Trita Parsi, an executive vice president of the Quincy Institute for Responsible Statecraft, a think-tank in Washington, DC, called Pompeo’s statements “very unconvincing”.

“I think the question we have to ask ourselves is, if Pompeo actually has any conclusive evidence of any form of an Iran-al-Qaeda alliance, why did he wait until the eight last days of his term to put this forward?” he told Al Jazeera.

“This is a person that has been pursuing a strategy of crushing Iran for the last four years,” Parsi added. “It would have done him well to put this down right away in order to further justify maximum pressure.”

The Trump administration has taken an antagonistic approach towards Tehran since taking office in 2017, pursuing a “maximum pressure” sanctions campaign after withdrawing from the nuclear deal.

Most recently, the US accused Iran of violating the Chemical Weapons Convention by supplying the late Lybian ruler Muammar Gaddafi with chemical weapons.

Several incidents have brought Tehran and the US to the brink of conflict during Trump’s term, including the assassination of Soleimani and tensions surrounding the Strait of Hormuz, a Persian Gulf waterway that serves as a vital shipping route in the region.

The US flew B-52 bombers over the Gulf three times in December, in what the Trump administration called a deterrence measure to keep Iran from retaliations on the anniversary of the US assassination of Soleimani.

With just eight days left in office for President Donald Trump, experts have voiced concern that the outgoing president may take “reckless” actions against Iran that could threaten the incoming administration of President-elect Joe Biden, who hopes to rejoin the nuclear deal and bring Iran back to compliance.
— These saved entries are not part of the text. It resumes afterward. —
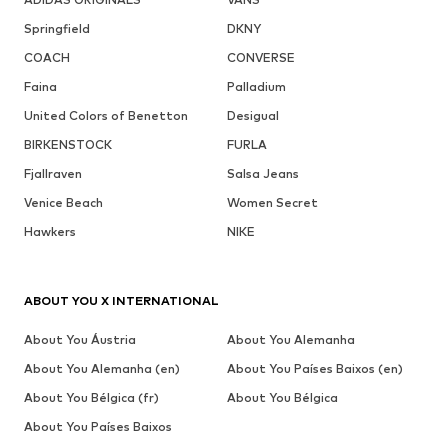
Springfield
DKNY
COACH
CONVERSE
Faina
Palladium
United Colors of Benetton
Desigual
BIRKENSTOCK
FURLA
Fjallraven
Salsa Jeans
Venice Beach
Women Secret
Hawkers
NIKE
ABOUT YOU X INTERNATIONAL
About You Áustria
About You Alemanha
About You Alemanha (en)
About You Países Baixos (en)
About You Bélgica (fr)
About You Bélgica
About You Países Baixos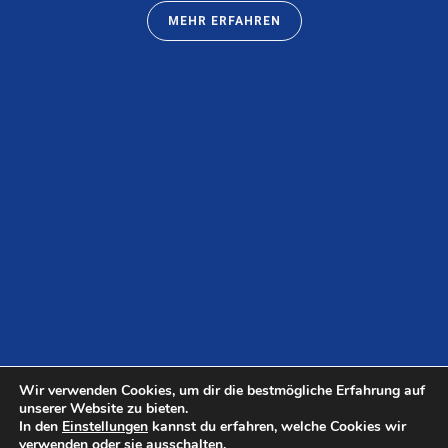
MEHR ERFAHREN
Wir verwenden Cookies, um dir die bestmögliche Erfahrung auf
unserer Website zu bieten.
In den
Einstellungen
kannst du erfahren, welche Cookies wir
verwenden oder sie ausschalten.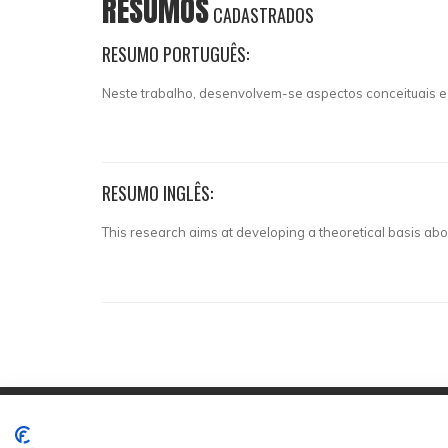
RESUMOS
CADASTRADOS
RESUMO PORTUGUÊS:
Neste trabalho, desenvolvem-se aspectos conceituais e
RESUMO INGLÊS:
This research aims at developing a theoretical basis abou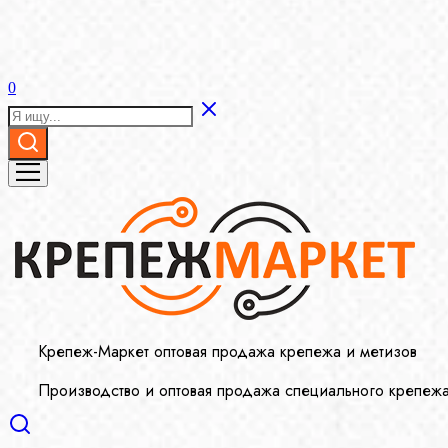
0
Крепеж-Маркет оптовая продажа крепежа и метизов
Производство и оптовая продажа специального крепеж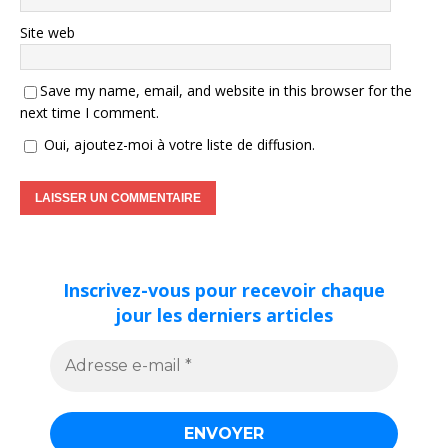
Site web
Save my name, email, and website in this browser for the
next time I comment.
Oui, ajoutez-moi à votre liste de diffusion.
Inscrivez-vous pour recevoir chaque
jour les derniers articles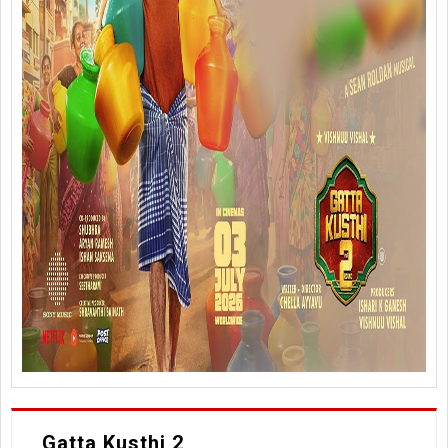
Gatta Kusthi 2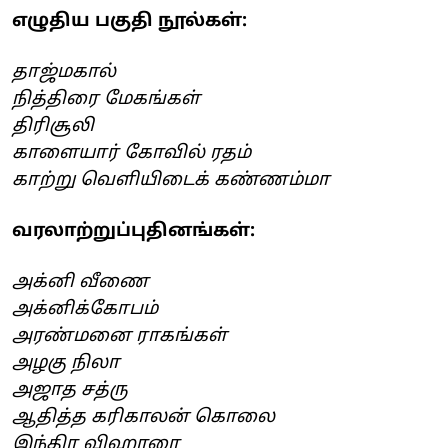
எழுதிய பகுதி நூல்கள்:
தாஜ்மகால்
நித்திரை மேகங்கள்
திரிசூலி
காளையார் கோவில் ரதம்
காற்று வெளியிடைக் கண்ணம்மா
வரலாற்றுப்புதினங்கள்:
அக்னி வீணை
அக்னிக்கோபம்
அரண்மனை ராகங்கள்
அழகு நிலா
அஜாத சத்ரு
ஆதித்த கரிகாலன் கொலை
இந்திர விஹாரை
“What this appears to be is a desperate effort by him to try to reshape facts in order to serve his political purpose, which right now is to make sure that the Biden administration cannot undo the damage that Pompeo and Trump have done to us relations,” Parsi said.

Al-Qaeda operative killed

Pompeo also announced on Tuesday that al-Qaeda’s Abu Muhammad al-Masri, who is accused of masterminding the 1998 bombings of two US embassies in Africa, had been killed in Iran on August 7.

It was the first official confirmation of the killing, which Pompeo said “points to” coordination between al-Qaeda and Tehran.

In mid-November, the New York Times published a story, citing unnamed US intelligence sources, that said al-Masri was killed by Israeli agents along with his daughter after living in Iran for years.

 

Iran’s foreign ministry rejected the claims at the time, saying US media shouldn’t fall prey to “Hollywood-style scenario-making by US and Israeli officials”.

The ministry also accused the US of “Iranophobia” amid the “maximum pressure” campaign Trump.

Pompeo on Tuesday also announced new sanctions on several Iranian officials and a $7 million reward for information on an al-Qaeda member he said was believed to be in Iran identified both as Muhammad Abbatay or Abd al-Rahman al-Maghrebi.